Both Mayors Koch and Giuliani were propelled into office by a surge of civic engagement, and they leveraged downturns to at least temporarily pare back the overweening costs of New York’s gargantuan public-sector work force. But with the city’s workers ascendant, even the post-9/11 financial and real-estate booms couldn’t keep the middle classes from heading for the exits or withdrawing from the city’s politics.
During the peak years of 2003 to mid-2008, wages outside of Manhattan were essentially stagnant for the middle class, while the costs of housing, electricity, water and phone service rose sharply under Mayor Bloomberg. A report by the liberal Center for the Urban Future, “Reviving the City of Aspiration,” reports that a person can live in Houston for $50,000 a year at the same standard as he or she would in Manhattan with a $123,000 income. “Astonishingly,” the report notes, more residents left the five boroughs for other locales in each of the five years between 2002 and 2006 “than in 1993, when the city,” suffering from staggering job losses and high crime, “was in seemingly far worse shape.”
Meantime, the city’s fixed pension obligations to its workers—which Albany hikes in good times and bad—have hit a projected $6.6 billion at last count, up from $1.6 billion in 2003. Barring a sharp recovery, the city’s tax-funded pension contributions are likely to double or triple over the next five years, with higher taxes on a declining private sector picking up the tab.
“We don’t want to lose people who work on Wall Street,” Mr. Bloomberg said recently, neatly summing up the dynamic in which high taxes on the rich pay for a padded public-sector work force while squeezing out entrepreneurs. “We need the tax base.

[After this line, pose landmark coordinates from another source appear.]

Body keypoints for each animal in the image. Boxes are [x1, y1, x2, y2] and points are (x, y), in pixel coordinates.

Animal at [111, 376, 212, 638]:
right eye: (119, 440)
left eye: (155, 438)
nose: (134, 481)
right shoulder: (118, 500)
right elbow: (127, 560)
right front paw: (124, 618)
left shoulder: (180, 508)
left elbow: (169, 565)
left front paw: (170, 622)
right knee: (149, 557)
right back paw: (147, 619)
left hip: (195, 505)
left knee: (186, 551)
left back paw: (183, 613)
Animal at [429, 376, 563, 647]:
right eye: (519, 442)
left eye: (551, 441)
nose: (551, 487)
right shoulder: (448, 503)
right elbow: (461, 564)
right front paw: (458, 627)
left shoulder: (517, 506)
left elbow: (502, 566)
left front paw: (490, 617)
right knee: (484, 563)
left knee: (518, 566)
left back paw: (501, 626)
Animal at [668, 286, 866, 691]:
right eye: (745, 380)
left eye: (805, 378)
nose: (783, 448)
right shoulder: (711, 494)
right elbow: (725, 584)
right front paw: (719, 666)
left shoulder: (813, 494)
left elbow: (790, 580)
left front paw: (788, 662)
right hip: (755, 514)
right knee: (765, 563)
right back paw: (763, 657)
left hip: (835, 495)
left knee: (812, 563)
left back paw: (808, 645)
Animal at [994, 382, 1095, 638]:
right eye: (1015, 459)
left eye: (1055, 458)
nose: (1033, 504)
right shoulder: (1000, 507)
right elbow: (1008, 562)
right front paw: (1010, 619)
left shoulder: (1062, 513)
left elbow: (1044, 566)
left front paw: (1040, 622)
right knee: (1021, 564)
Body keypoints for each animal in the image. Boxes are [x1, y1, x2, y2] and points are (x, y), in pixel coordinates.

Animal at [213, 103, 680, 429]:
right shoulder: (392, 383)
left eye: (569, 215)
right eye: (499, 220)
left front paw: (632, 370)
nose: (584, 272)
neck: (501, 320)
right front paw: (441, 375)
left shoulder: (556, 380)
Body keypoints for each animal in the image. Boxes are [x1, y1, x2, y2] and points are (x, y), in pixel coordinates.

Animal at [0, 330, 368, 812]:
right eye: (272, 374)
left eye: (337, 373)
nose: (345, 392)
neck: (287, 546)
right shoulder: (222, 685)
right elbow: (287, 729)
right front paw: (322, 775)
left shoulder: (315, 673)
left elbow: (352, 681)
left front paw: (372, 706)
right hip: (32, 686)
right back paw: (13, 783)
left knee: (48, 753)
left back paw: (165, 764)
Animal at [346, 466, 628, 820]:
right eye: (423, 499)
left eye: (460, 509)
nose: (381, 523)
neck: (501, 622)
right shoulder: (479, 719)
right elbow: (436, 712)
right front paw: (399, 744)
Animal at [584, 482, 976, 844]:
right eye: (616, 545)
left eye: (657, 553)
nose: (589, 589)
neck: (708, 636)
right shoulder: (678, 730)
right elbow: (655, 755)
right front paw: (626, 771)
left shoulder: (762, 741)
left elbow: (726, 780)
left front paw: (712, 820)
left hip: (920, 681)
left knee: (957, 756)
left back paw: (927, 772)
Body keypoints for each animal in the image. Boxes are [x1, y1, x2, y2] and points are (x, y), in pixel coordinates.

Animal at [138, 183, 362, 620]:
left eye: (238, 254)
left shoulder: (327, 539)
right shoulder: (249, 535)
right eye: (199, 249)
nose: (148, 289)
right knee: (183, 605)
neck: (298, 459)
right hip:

Our teachers need to get paid.”
New York has remade itself many times before, and betting against Gotham has long been a mug’s game. Back in 1846, Harper’s Monthly noted that “A man born in New York 40 years ago finds nothing, absolutely nothing, of the New York he knew.” But with the financial sector diminished and the public sector politically ascendant, there are few signs to suggest that the city is poised for a new round of successful reinvention anytime soon.